#### Job
Locate each row below that contains the word "about", and copy those rows out in full.

#### Material shown
####
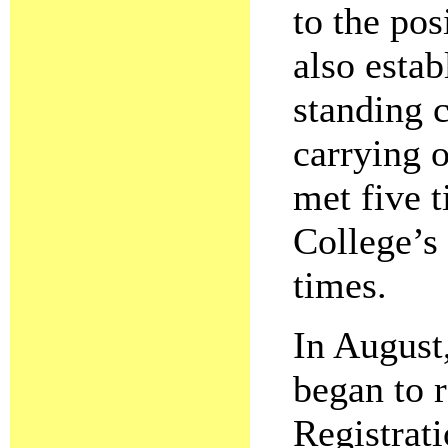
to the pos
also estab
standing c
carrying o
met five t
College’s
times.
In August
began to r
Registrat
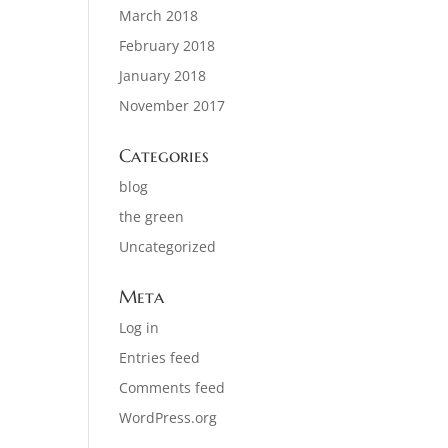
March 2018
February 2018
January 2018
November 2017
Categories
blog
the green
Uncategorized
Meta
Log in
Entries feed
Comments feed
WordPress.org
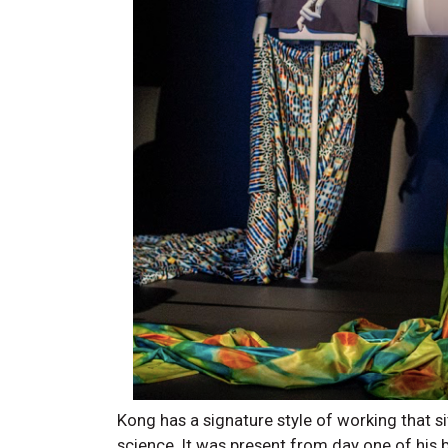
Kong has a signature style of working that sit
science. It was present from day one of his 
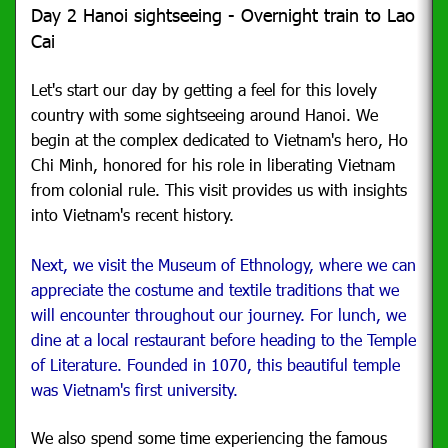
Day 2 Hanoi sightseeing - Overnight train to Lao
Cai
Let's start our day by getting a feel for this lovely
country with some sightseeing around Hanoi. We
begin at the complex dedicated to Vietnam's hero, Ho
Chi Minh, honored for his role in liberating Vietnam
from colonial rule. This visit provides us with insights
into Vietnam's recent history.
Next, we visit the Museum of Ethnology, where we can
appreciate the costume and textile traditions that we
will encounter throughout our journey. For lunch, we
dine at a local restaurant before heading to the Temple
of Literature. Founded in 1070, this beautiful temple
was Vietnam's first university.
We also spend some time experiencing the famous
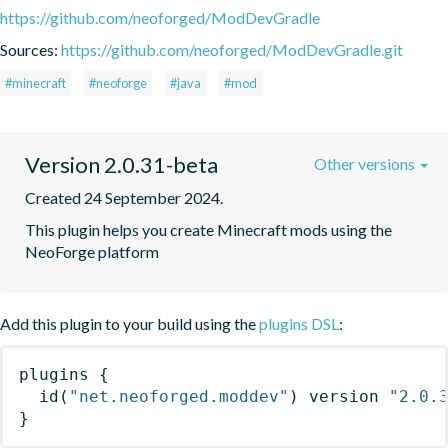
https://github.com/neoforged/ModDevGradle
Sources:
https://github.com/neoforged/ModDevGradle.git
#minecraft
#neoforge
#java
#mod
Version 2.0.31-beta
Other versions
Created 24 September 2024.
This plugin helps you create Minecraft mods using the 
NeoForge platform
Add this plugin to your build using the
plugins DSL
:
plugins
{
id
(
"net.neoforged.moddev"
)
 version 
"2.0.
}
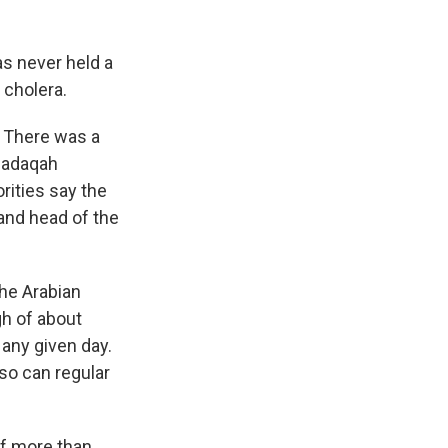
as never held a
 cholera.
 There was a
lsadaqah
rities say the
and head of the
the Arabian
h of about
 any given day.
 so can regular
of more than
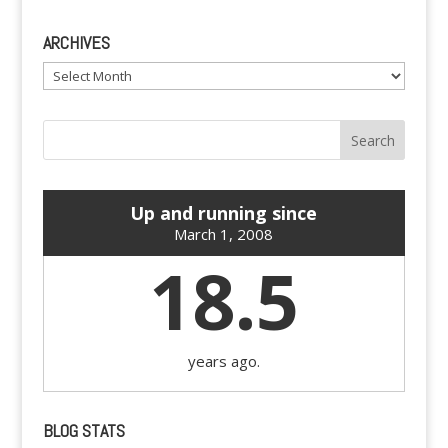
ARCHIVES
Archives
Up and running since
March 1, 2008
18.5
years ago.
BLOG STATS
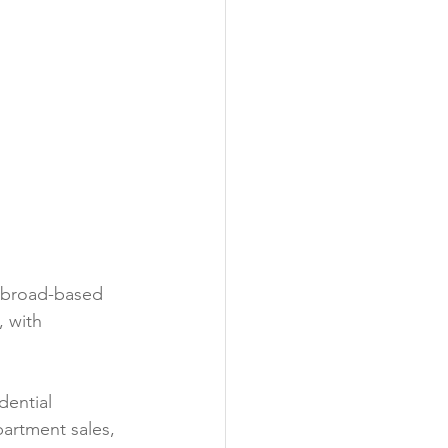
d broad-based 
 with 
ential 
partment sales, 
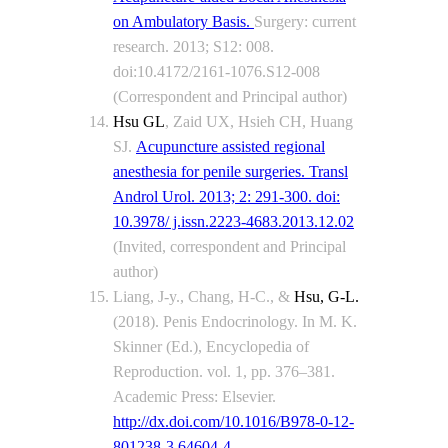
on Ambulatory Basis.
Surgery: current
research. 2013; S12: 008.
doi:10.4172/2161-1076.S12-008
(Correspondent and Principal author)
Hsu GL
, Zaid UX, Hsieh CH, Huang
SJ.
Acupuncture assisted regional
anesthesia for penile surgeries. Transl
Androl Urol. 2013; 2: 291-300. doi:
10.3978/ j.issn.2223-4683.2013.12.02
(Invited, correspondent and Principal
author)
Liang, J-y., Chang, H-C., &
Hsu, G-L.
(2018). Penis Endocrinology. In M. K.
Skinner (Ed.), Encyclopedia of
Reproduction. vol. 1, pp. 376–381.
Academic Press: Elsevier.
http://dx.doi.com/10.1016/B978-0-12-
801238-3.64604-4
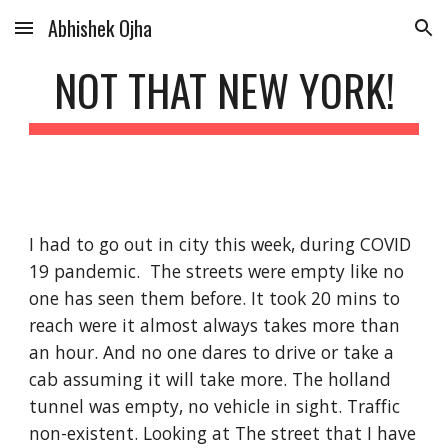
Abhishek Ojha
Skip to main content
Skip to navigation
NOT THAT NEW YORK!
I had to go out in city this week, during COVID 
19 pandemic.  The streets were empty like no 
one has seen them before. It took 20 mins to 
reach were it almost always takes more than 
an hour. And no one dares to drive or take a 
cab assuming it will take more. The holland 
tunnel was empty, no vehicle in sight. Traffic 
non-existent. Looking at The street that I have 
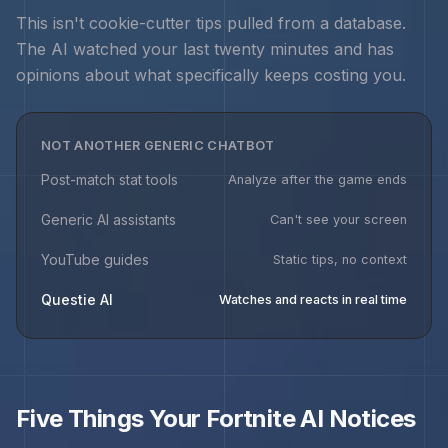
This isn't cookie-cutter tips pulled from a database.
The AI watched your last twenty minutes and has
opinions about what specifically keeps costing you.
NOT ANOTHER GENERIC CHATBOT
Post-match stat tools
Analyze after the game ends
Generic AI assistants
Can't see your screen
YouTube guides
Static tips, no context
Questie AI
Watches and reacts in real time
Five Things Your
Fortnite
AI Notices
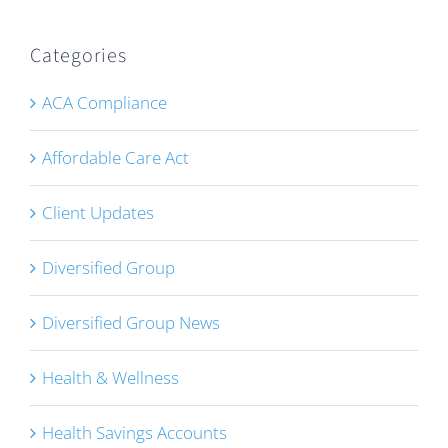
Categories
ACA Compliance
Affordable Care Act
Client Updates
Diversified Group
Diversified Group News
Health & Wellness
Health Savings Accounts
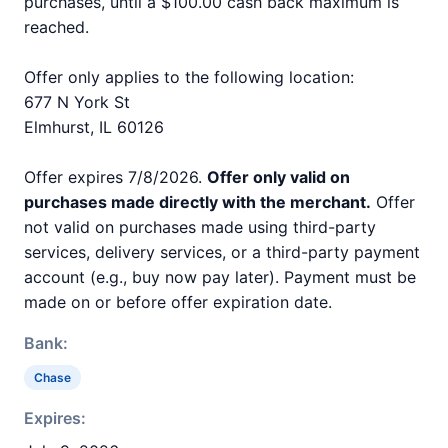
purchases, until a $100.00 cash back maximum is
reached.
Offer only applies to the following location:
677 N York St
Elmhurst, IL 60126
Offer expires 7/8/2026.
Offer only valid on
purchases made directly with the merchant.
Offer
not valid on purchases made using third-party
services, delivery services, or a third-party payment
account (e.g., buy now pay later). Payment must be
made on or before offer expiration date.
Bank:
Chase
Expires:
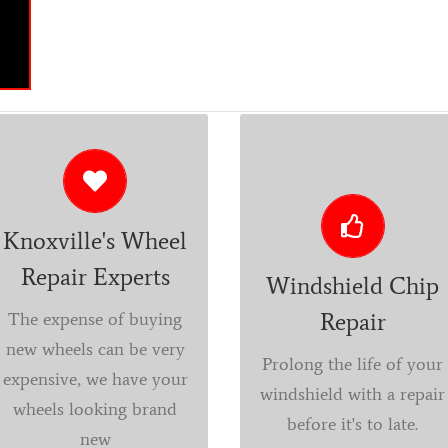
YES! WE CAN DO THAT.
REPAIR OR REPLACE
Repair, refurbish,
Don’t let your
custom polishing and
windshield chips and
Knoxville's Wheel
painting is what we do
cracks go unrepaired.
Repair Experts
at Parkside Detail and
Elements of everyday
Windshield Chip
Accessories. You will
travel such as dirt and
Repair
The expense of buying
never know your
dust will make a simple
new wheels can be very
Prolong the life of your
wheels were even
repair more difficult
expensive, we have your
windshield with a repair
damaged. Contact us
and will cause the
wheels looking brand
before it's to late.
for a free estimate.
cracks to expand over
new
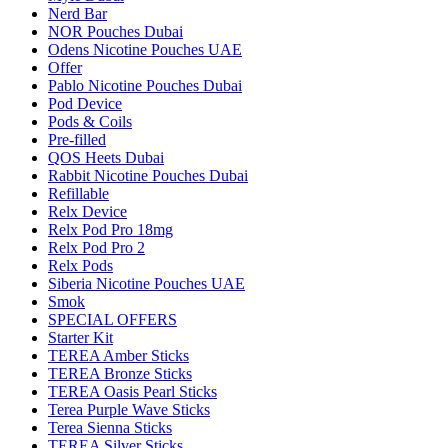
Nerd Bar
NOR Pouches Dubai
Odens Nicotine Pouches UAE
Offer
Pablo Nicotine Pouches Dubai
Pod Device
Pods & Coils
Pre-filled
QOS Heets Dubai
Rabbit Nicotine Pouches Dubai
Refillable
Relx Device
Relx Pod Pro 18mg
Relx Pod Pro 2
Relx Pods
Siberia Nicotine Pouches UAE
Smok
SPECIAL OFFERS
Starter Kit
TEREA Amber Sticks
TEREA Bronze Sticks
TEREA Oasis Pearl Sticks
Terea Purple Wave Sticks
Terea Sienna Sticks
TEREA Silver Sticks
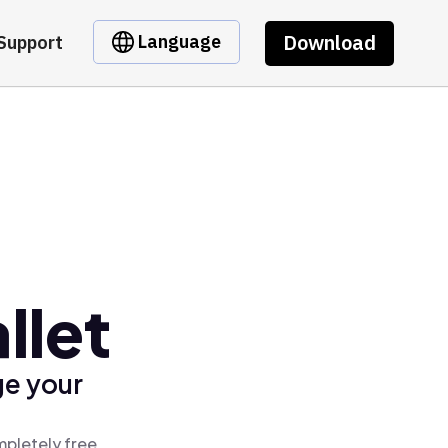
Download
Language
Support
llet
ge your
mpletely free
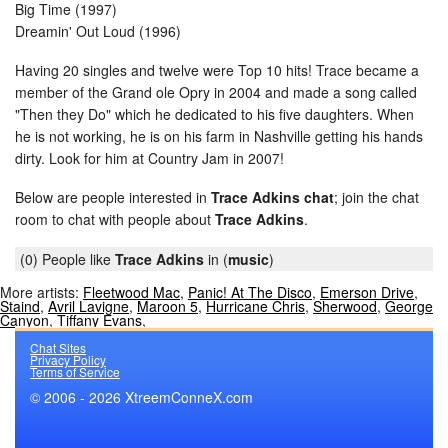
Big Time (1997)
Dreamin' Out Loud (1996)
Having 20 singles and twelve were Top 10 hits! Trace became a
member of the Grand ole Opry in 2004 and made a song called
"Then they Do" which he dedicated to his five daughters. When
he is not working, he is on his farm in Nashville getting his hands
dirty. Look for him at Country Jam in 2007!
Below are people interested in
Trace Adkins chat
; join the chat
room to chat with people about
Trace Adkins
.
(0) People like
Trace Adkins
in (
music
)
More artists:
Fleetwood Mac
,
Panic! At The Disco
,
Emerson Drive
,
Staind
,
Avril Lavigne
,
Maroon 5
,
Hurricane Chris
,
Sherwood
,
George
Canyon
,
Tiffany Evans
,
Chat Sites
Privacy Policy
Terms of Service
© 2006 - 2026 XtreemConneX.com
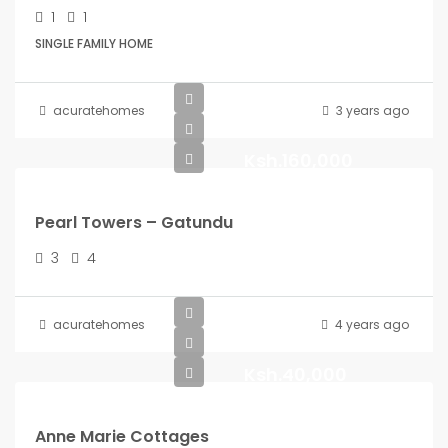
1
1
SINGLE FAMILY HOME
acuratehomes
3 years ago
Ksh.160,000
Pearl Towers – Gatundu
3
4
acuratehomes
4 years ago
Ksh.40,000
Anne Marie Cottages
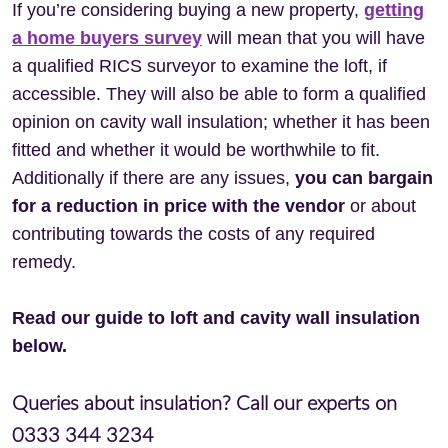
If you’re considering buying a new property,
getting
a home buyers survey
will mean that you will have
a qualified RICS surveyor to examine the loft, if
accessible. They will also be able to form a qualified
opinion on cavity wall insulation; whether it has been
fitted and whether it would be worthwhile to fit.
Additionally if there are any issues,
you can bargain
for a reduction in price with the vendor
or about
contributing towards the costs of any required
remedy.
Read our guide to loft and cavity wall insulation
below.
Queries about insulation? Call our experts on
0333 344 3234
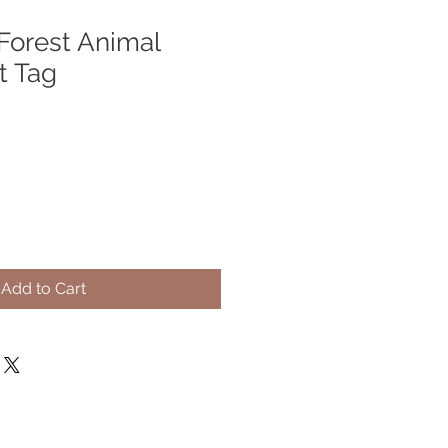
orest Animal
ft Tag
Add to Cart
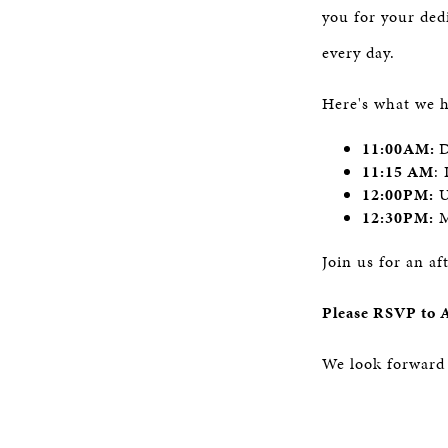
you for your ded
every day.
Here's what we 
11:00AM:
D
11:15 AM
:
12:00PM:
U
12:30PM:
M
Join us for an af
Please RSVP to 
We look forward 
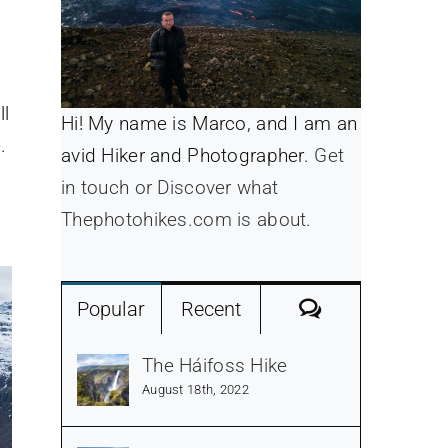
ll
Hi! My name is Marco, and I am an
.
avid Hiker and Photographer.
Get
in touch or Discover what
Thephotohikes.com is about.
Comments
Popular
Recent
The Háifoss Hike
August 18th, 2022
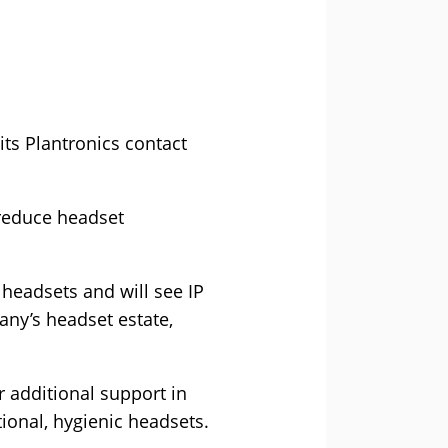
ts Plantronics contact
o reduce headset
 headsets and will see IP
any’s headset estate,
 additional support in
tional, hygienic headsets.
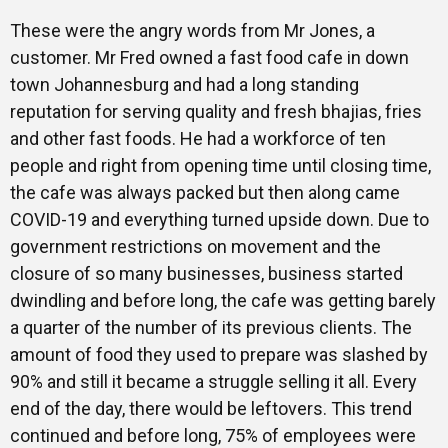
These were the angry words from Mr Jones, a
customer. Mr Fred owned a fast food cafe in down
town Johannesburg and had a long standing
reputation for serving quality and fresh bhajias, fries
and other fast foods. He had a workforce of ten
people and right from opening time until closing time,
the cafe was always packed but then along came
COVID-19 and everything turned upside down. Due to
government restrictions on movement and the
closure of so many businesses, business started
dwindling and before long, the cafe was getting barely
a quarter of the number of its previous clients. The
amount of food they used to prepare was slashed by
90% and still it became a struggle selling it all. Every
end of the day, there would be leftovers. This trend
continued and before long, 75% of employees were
####
#### Solution
h of about
opinions about what specifically keeps costing you.
room to chat with people about
or about
Queries about insulation? Call our experts on
Thephotohikes.com is about.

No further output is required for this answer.